Kompong Cham turned out to be a fairly small and uninspiring town on the Mekong, so that’s why we hadn’t heard of it! Getting off the bus we met a German girl called Karoline who was heading in the same direction as us, so we all decided to set off together for a few days. The prettiest part of the town was the riverside, so we sat there for a beer and got an early night.
Kompong Cham was only ever a pit stop, so the next morning we carried on to Kratie, further up the Mekong. Kratie turned out to be a much nicer and more exciting little town! Wanting to make the most of the day, the three of us hopped on a little ferry (a small wooden boat) over to Koh Trong, a rural sandy island in the middle of the Mekong. We took bicycles and cycled around the whole island. You could have been 100 years back in time (except the concrete road), it was covered in lush green rice paddys, wandering chickens and buffalo and cow pulled carts. We explored the riverbank in search of Cantors Giant Softshelled Turtles but with no luck.

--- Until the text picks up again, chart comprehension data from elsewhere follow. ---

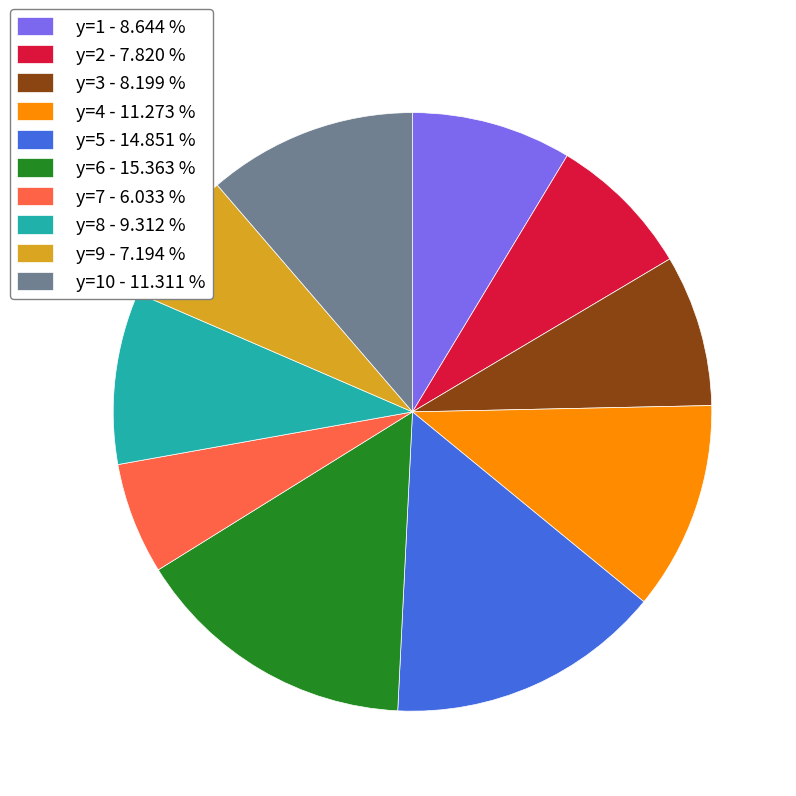

Which slice is the largest?

y=6 - 15.363 %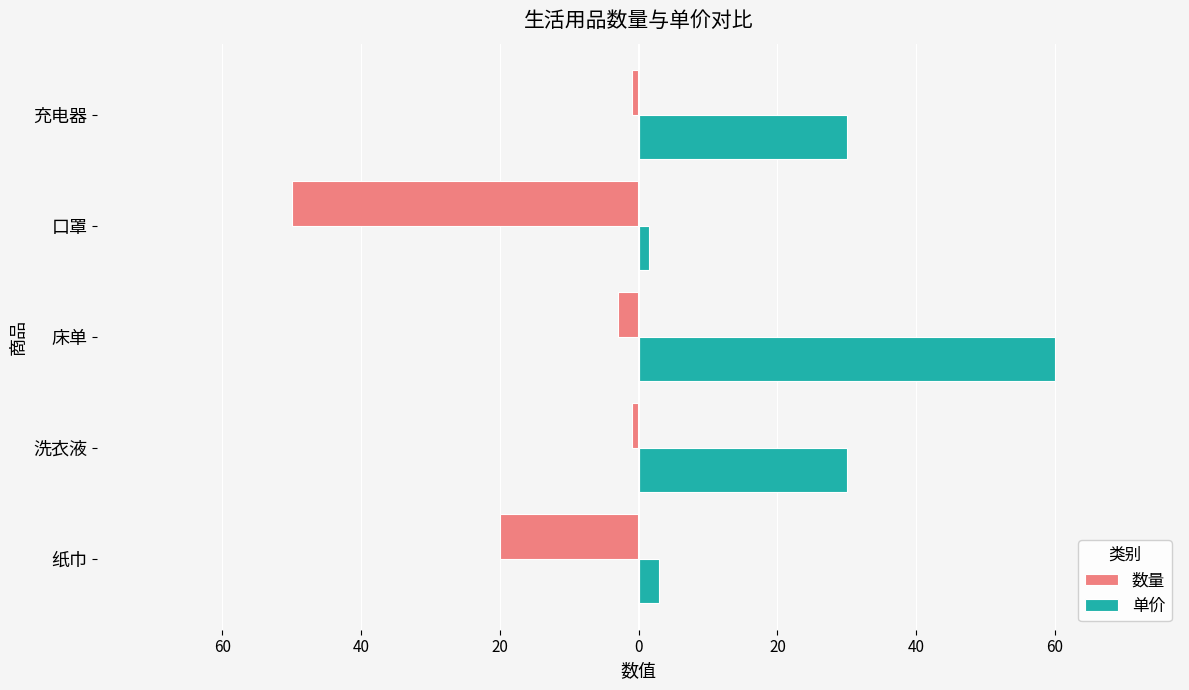

What are all the series names shown in the legend?

数量, 单价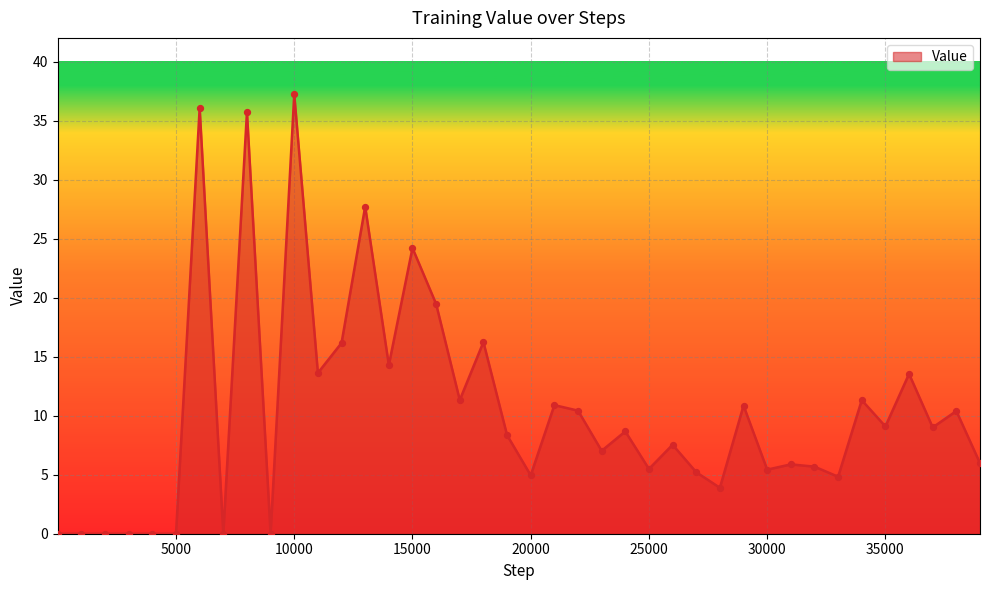

What is the difference between the maximum and minimum values?

37.2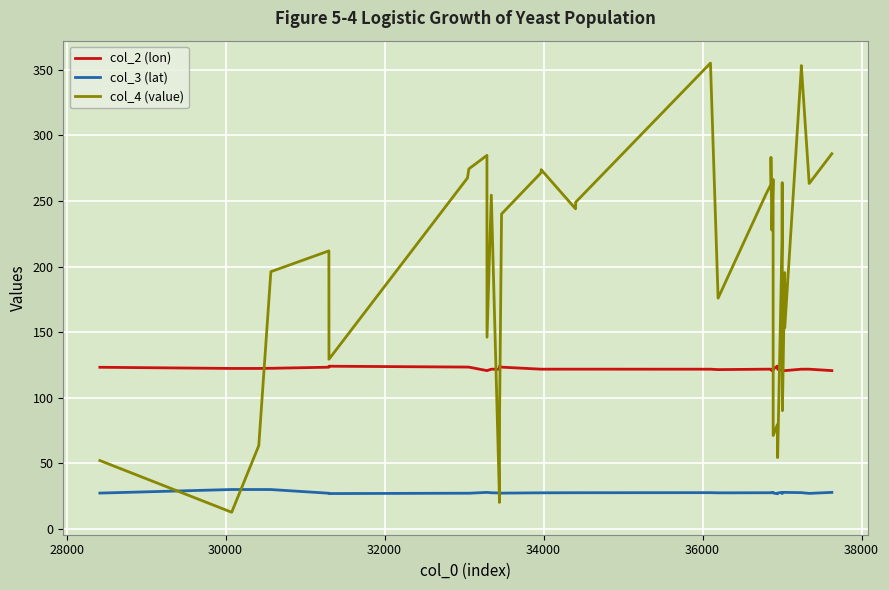

Which series has the largest total across all categories?

col_4 (value)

We stopped for a drink as the sun went down and in doing so missed the last ferry back. Stumbling around the river bank in the dark, getting muddy and trying to help a fisherman get his boat out of said mud, we managed to find someone willing to take us back to Kratie on his boat, of course for a ‘stupid tourist’ inflated fee!

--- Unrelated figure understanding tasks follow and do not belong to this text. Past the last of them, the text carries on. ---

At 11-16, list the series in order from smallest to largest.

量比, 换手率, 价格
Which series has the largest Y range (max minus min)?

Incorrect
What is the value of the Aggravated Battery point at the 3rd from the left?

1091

The next day, after a very warm night, we had a tuk tuk arranged and we met our driver, Soda, bright and early. A lovely and interesting man, he seemed to be friends with everyone we passed and turned out to be the French teacher at the local secondary school. Apparently, there are no French lessons on a Monday, hence his tuk tuk moonlighting!
We had a full day tour booked and our first stop was Kampi, for a short boat ride to the centre of the Mekong, to spot Irrawaddy River Dolphins. We were lucky enough to be the first boat of the day, getting ahead of the tourist crowd, and we had seen several of the beautiful and critically endangered dolphins from the shore, even before setting foot in the boat. Out on the water we saw even more, our driver being excellent at spotting them and using his engine less than all the other boats so we didn’t scare them off. Amazing! Sadly, the pictures are all on Abby’s camera so we can’t get them at the moment, so have a look here.
The rest of the day comprised the 100 pillar wat at Sambor and the Turtle Conservation Centre (that’s where they were hiding), which was interesting as a place to see the turtles, but not the greatest environment for them even though they have the best intentions. Then we headed on to the hilltop temple at Sambok (lots of steps, lots of monkeys!) and stopped for some sticky rice with coconut, steamed inside a bamboo cane with haricot beans. An unexpectedly tasty (if stodgy!) treat. To cap it all off we watched the sunset on the rooftop bar of the Silver Dolphin with a beer. Lovely!